危険なマラッカ海峡を「海の道」に変えたシュリーヴィジャヤ
この状況に変化が生じたのが、7世紀でした。この時期にマラッカ海峡の安全航路がようやく確立されたのです。とはいえ、マラッカ海峡がすぐに従来の交易路に取って代わったわけではなく、マラッカ海峡を主要航路たらしめたのが、スマトラ島を中心とする港市国家・シュリーヴィジャヤの興隆でした。シュリーヴィジャヤは7世紀に勃興すると、同世紀末にはマレー半島西部のクダ(現マレーシア・クダ州)を支配下に置き、マラッカ海峡を掌握するとともに東南アジアの海上貿易路の独占に着手します。
8世紀にはジャワ島を拠点とするシャイレンドラ朝と合邦(シャイレンドラ王家がシュリーヴィジャヤに君臨した、ないしはその逆とも)して真臘(しんろう)(カンボジア)を征服し、また唐の安南都護府(あんなんとごふ)(現ベトナム・ハノイ)にも派兵するなど、東南アジア各地に大規模な遠征を繰り返します。下図を見てください。
出典:地図で学ぶ「深読み」世界史
この時期にシャイレンドラ朝シュリーヴィジャヤが強勢となった理由は不明瞭であるものの、その繁栄は10世紀まで続くことになります。
唐の滅亡が“海上帝国”の繁栄を後押しした
というのも、中国で唐王朝が滅亡し、五代十国時代(907~60)という分断の時代を迎え、陸上のシルクロード貿易が不安定となったことでマリンロードへの依存が高まり、シュリーヴィジャヤの繁栄を後押ししたのです。シュリーヴィジャヤは東南アジア海洋域を支配した、紛れもないThalassocracy(海上帝国)であったと言えます。

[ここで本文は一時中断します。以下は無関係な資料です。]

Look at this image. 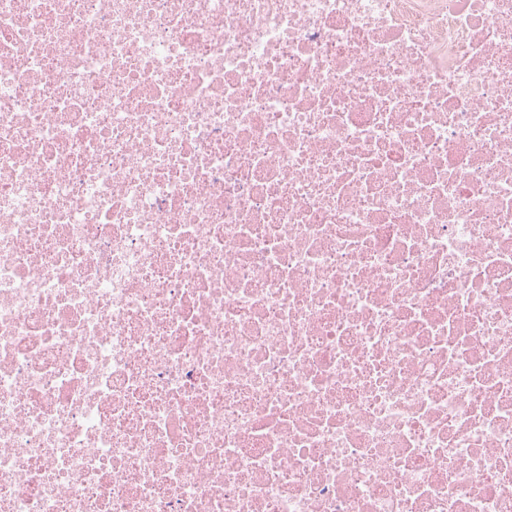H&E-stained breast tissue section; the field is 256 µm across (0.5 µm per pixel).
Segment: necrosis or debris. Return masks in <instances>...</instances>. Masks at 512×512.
<instances>
[{"instance_id": "necrosis-or-debris-1", "label": "necrosis or debris", "mask_w": 512, "mask_h": 512, "mask_svg": "<svg viewBox=\"0 0 512 512\" xmlns=\"http://www.w3.org/2000/svg\"><path fill=\"white\" fill-rule=\"evenodd\" d=\"M0 512H512V0H0Z\"/></svg>"}]
</instances>
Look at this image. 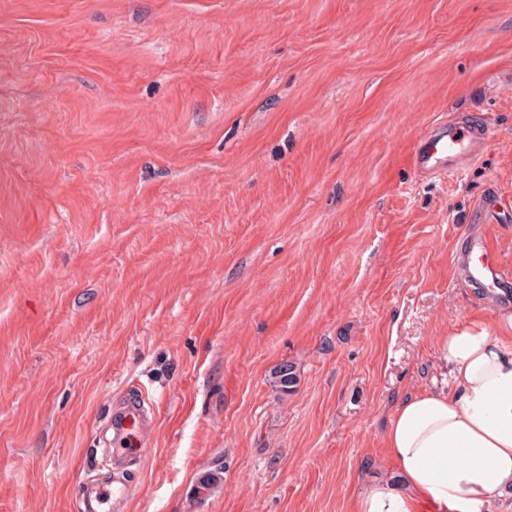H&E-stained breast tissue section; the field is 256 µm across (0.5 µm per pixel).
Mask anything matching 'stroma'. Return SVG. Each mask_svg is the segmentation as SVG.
I'll use <instances>...</instances> for the list:
<instances>
[{
    "instance_id": "35a3bbf8",
    "label": "stroma",
    "mask_w": 512,
    "mask_h": 512,
    "mask_svg": "<svg viewBox=\"0 0 512 512\" xmlns=\"http://www.w3.org/2000/svg\"><path fill=\"white\" fill-rule=\"evenodd\" d=\"M475 113L481 158L413 171ZM490 186L512 0H0V512H84L133 393L122 512H353L439 337L494 316L453 264ZM494 129L484 121L459 120L433 124L420 138L412 162L421 173L448 177L465 165L488 144ZM145 398L126 400L112 417V438L108 452L112 458H140L147 446L148 415ZM149 406V405H148Z\"/></svg>"
}]
</instances>
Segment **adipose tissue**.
<instances>
[{"label": "adipose tissue", "mask_w": 512, "mask_h": 512, "mask_svg": "<svg viewBox=\"0 0 512 512\" xmlns=\"http://www.w3.org/2000/svg\"><path fill=\"white\" fill-rule=\"evenodd\" d=\"M445 387L411 395L395 410L385 444L400 484L373 482L357 512H489L512 490V305L493 322L453 325L439 342Z\"/></svg>", "instance_id": "ef3b65f1"}]
</instances>
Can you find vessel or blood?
I'll use <instances>...</instances> for the list:
<instances>
[{"instance_id": "obj_1", "label": "vessel or blood", "mask_w": 512, "mask_h": 512, "mask_svg": "<svg viewBox=\"0 0 512 512\" xmlns=\"http://www.w3.org/2000/svg\"><path fill=\"white\" fill-rule=\"evenodd\" d=\"M493 136V127L483 121L468 119L433 124L417 144L413 165L419 172L433 177L460 173ZM511 206V199L491 188L483 194L479 212L481 216L492 218ZM457 263L471 285L493 290L497 299H512V280L503 277L483 233L468 237L457 254ZM147 424L145 398L126 400L116 409L112 438L108 442L112 457H141L147 445Z\"/></svg>"}]
</instances>
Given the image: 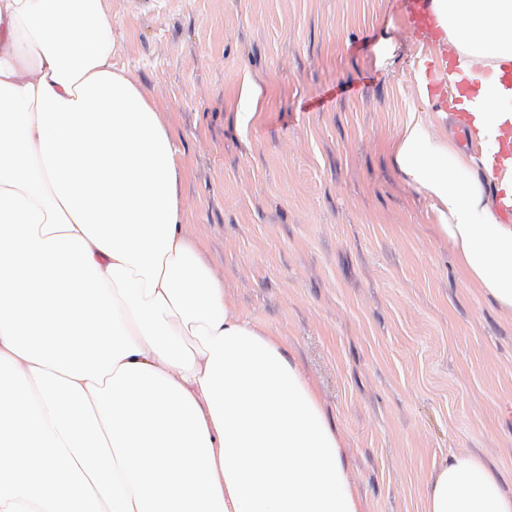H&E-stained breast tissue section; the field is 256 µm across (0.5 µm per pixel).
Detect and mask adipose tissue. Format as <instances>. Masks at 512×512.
<instances>
[{"label": "adipose tissue", "instance_id": "ef3b65f1", "mask_svg": "<svg viewBox=\"0 0 512 512\" xmlns=\"http://www.w3.org/2000/svg\"><path fill=\"white\" fill-rule=\"evenodd\" d=\"M471 71L470 135L512 112V0H432ZM106 0H0V512H364L285 347L181 233L178 149L112 61ZM395 162L471 283L512 313V224L417 119ZM425 512H512L470 454Z\"/></svg>", "mask_w": 512, "mask_h": 512}]
</instances>
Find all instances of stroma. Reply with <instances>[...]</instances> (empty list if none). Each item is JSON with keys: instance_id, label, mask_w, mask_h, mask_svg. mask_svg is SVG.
<instances>
[{"instance_id": "obj_1", "label": "stroma", "mask_w": 512, "mask_h": 512, "mask_svg": "<svg viewBox=\"0 0 512 512\" xmlns=\"http://www.w3.org/2000/svg\"><path fill=\"white\" fill-rule=\"evenodd\" d=\"M109 3L114 61L179 149L184 236L312 379L367 512H424L452 452L512 496V314L473 288L394 160L415 116L458 178L479 173L417 90L404 0Z\"/></svg>"}]
</instances>
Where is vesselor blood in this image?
<instances>
[{"label": "vessel or blood", "instance_id": "b4317fda", "mask_svg": "<svg viewBox=\"0 0 512 512\" xmlns=\"http://www.w3.org/2000/svg\"><path fill=\"white\" fill-rule=\"evenodd\" d=\"M406 14L409 31L426 48L418 67L430 104L438 111L449 113L462 133H469L472 115L459 110L458 101L450 92L451 87L459 86L461 72L455 56L448 51L447 33L439 26L429 0H406ZM494 143L496 173L487 177L486 183L495 197L500 216L512 221V194L500 190L497 177L507 164H512V123L496 131Z\"/></svg>", "mask_w": 512, "mask_h": 512}]
</instances>
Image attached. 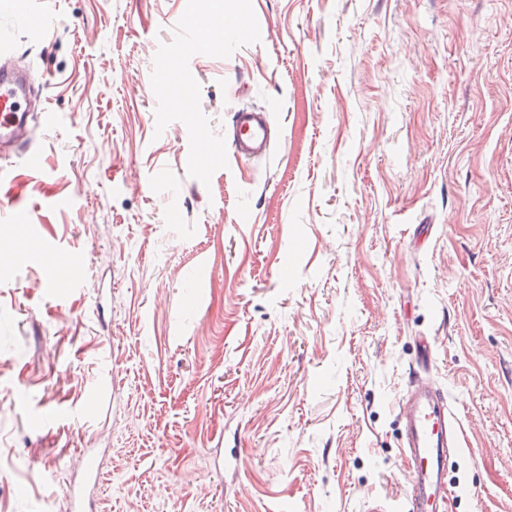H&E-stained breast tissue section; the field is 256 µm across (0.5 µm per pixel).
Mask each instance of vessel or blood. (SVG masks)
Returning <instances> with one entry per match:
<instances>
[{
    "label": "vessel or blood",
    "mask_w": 512,
    "mask_h": 512,
    "mask_svg": "<svg viewBox=\"0 0 512 512\" xmlns=\"http://www.w3.org/2000/svg\"><path fill=\"white\" fill-rule=\"evenodd\" d=\"M27 84L16 65L13 49L0 43V149L27 141L32 113L26 112ZM270 115L234 110L232 126L224 136V150L237 159L265 156L270 148ZM404 453L411 462L409 512H437L447 483L446 463L455 445V432L442 391L419 382L412 405L405 413Z\"/></svg>",
    "instance_id": "vessel-or-blood-1"
}]
</instances>
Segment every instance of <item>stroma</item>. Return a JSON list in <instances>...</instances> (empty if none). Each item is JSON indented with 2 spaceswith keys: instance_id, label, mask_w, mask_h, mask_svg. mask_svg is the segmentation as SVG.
Masks as SVG:
<instances>
[{
  "instance_id": "obj_1",
  "label": "stroma",
  "mask_w": 512,
  "mask_h": 512,
  "mask_svg": "<svg viewBox=\"0 0 512 512\" xmlns=\"http://www.w3.org/2000/svg\"><path fill=\"white\" fill-rule=\"evenodd\" d=\"M31 4L0 36L56 121L0 157V228L36 226L0 238V512H70L92 457L93 512H406L423 379L442 512H512V0ZM217 17L255 34L207 48ZM237 108L266 157L216 154ZM450 411L442 391L419 381L405 413V455L410 459L409 512H436L445 493L446 463L455 445Z\"/></svg>"
}]
</instances>
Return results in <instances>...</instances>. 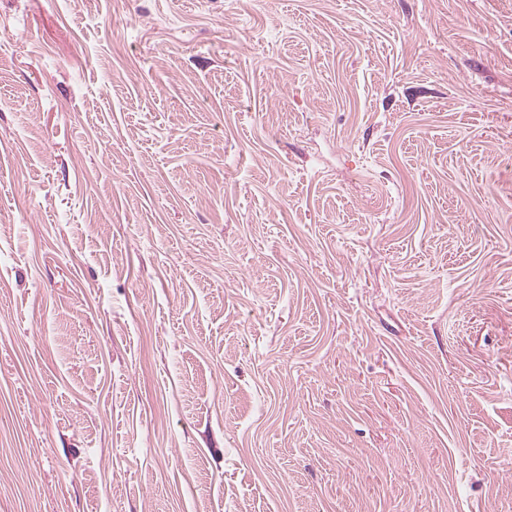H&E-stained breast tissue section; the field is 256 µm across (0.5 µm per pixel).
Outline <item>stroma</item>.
<instances>
[{
	"label": "stroma",
	"mask_w": 512,
	"mask_h": 512,
	"mask_svg": "<svg viewBox=\"0 0 512 512\" xmlns=\"http://www.w3.org/2000/svg\"><path fill=\"white\" fill-rule=\"evenodd\" d=\"M0 512H512V0H0Z\"/></svg>",
	"instance_id": "1"
}]
</instances>
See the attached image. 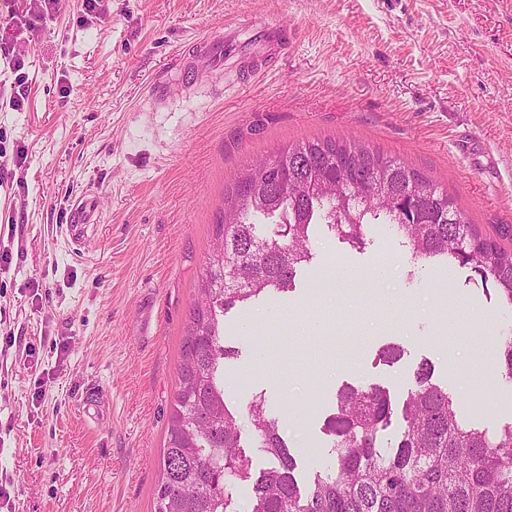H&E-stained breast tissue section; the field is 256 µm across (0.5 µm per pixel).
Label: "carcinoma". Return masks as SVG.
<instances>
[{"label":"carcinoma","instance_id":"carcinoma-1","mask_svg":"<svg viewBox=\"0 0 512 512\" xmlns=\"http://www.w3.org/2000/svg\"><path fill=\"white\" fill-rule=\"evenodd\" d=\"M369 224L400 239L410 274L428 261H452L512 308V249L470 223L413 164L353 137L306 140L256 161L224 193L215 224L224 251L207 258L189 313L154 512H228L246 482L250 512H512V422L491 434L465 424L426 362L399 401L378 384L337 389L323 424L333 462L305 489L265 398L243 412L227 404L224 361L238 350L224 342V314L294 289L317 226L362 250ZM403 356L394 342L379 351L385 364ZM498 357L501 375L512 379L511 336ZM395 416L405 427L384 448L379 438ZM246 431L269 461L257 476L242 451Z\"/></svg>","mask_w":512,"mask_h":512}]
</instances>
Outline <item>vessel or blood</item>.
Wrapping results in <instances>:
<instances>
[{"label":"vessel or blood","mask_w":512,"mask_h":512,"mask_svg":"<svg viewBox=\"0 0 512 512\" xmlns=\"http://www.w3.org/2000/svg\"><path fill=\"white\" fill-rule=\"evenodd\" d=\"M254 31L255 38L248 43L240 39L241 28L230 24L225 25L223 33L201 38L182 53L184 65L177 72L180 81L192 82L201 67L216 69L232 60L243 68H261L266 58L283 45L286 34L274 24L256 25ZM98 209V199L92 194L69 201V225L96 223Z\"/></svg>","instance_id":"vessel-or-blood-1"}]
</instances>
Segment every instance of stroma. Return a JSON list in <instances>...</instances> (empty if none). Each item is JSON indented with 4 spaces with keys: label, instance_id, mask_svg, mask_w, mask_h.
Masks as SVG:
<instances>
[{
    "label": "stroma",
    "instance_id": "obj_1",
    "mask_svg": "<svg viewBox=\"0 0 512 512\" xmlns=\"http://www.w3.org/2000/svg\"><path fill=\"white\" fill-rule=\"evenodd\" d=\"M83 0L13 31L0 57V512H154L182 338L233 174L299 142L357 137L435 176L467 220L512 246V0ZM285 23L259 74L173 82L195 39ZM24 94L10 106L11 88ZM100 221L73 245L67 199ZM296 288L237 305L224 338L228 402L265 396L304 478L333 453L321 426L343 383L404 396L429 361L464 419L512 422V381L473 376L477 343L512 335L468 269L408 276L383 226L357 251L319 228ZM370 295L319 299L334 265ZM456 302L436 305L444 284ZM402 344L403 358L378 360ZM457 371H450L449 361ZM98 394L95 420L82 417Z\"/></svg>",
    "mask_w": 512,
    "mask_h": 512
}]
</instances>
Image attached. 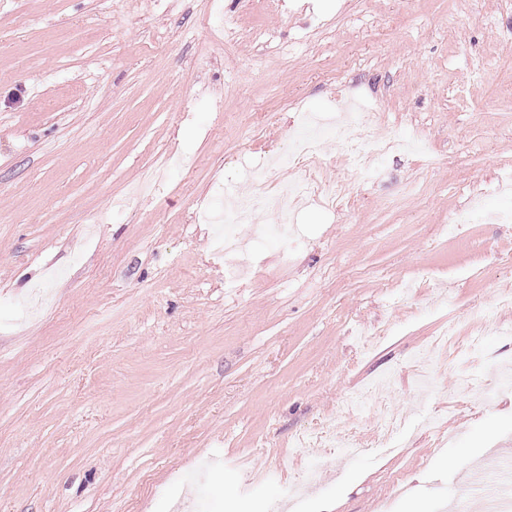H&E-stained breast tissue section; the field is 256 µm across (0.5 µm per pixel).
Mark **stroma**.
<instances>
[{"mask_svg": "<svg viewBox=\"0 0 512 512\" xmlns=\"http://www.w3.org/2000/svg\"><path fill=\"white\" fill-rule=\"evenodd\" d=\"M282 2L0 0V512H184L202 473L204 512H486L472 470L512 466V389L458 386L490 357L512 371V223L449 221L474 194L512 209V0ZM341 88L431 159H374L347 208L302 211L291 255L256 212L226 286L204 209ZM376 376L394 451L348 402ZM330 415L359 455L300 448Z\"/></svg>", "mask_w": 512, "mask_h": 512, "instance_id": "35a3bbf8", "label": "stroma"}]
</instances>
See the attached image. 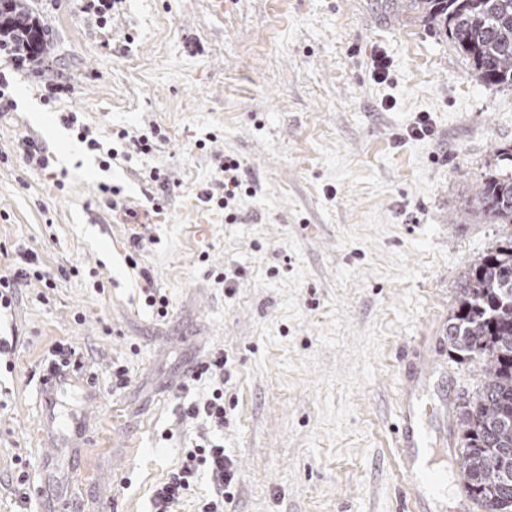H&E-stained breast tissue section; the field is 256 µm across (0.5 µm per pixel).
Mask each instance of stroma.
Masks as SVG:
<instances>
[{
    "label": "stroma",
    "instance_id": "stroma-1",
    "mask_svg": "<svg viewBox=\"0 0 512 512\" xmlns=\"http://www.w3.org/2000/svg\"><path fill=\"white\" fill-rule=\"evenodd\" d=\"M28 2L73 90L44 102L22 72L0 113V275L30 251L56 276L0 312L16 342L0 512H149L210 439L239 472L224 512H401L393 426L412 351L433 359L451 415L483 381L446 330L470 264L512 236L462 209L512 147V86L478 82L410 0H121L108 31L77 0ZM71 110L106 144L153 125L168 139L104 171L62 126ZM422 119L429 135L412 136ZM25 138L56 155L64 190L27 164ZM224 155L251 188L233 222L203 201ZM102 182L139 212L163 199V223H113ZM149 283L166 318L144 304ZM60 342L98 394L63 400L84 448L40 436ZM218 355L223 380H192ZM219 386L223 430L185 416Z\"/></svg>",
    "mask_w": 512,
    "mask_h": 512
}]
</instances>
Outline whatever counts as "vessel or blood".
<instances>
[{"label":"vessel or blood","mask_w":512,"mask_h":512,"mask_svg":"<svg viewBox=\"0 0 512 512\" xmlns=\"http://www.w3.org/2000/svg\"><path fill=\"white\" fill-rule=\"evenodd\" d=\"M68 380V373L52 368L46 370L41 380L42 439L50 446L55 444L61 425L56 410L58 396L67 390ZM406 380L399 422L394 427L396 445L403 450L399 468L407 483L404 509L405 512H446L448 497L441 488L440 472L428 466L427 458L433 449L448 445V426L439 420L447 404L427 397L434 380L428 361L409 362Z\"/></svg>","instance_id":"1"}]
</instances>
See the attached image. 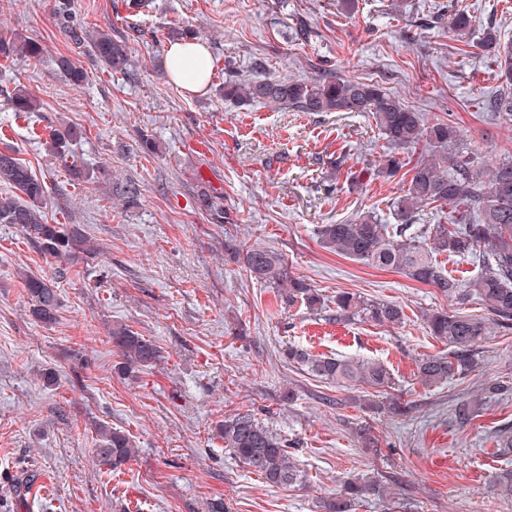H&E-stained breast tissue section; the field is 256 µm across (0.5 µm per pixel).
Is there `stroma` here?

とはいえ、シュリーヴィジャヤの国家としてのまとまりがどの程度であったかは議論の余地があり、港市国家である以上、港市(都市国家に相当)の連合体以上のものではないという見解もあります。事実、10世紀に入ると、中国の史書では「室利仏逝(しつりぶっせい)」(シュリーヴィジャヤの漢語名)の名が消え、代わって「三仏斉(さんぶっせい)」という勢力が登場します。従来は「三仏斉」はシュリーヴィジャヤの別称とされましたが、近年では中国(宋王朝)への朝貢貿易を目的にマラッカ海峡域の港市国家が連合を組んだものであったことが明らかになっています。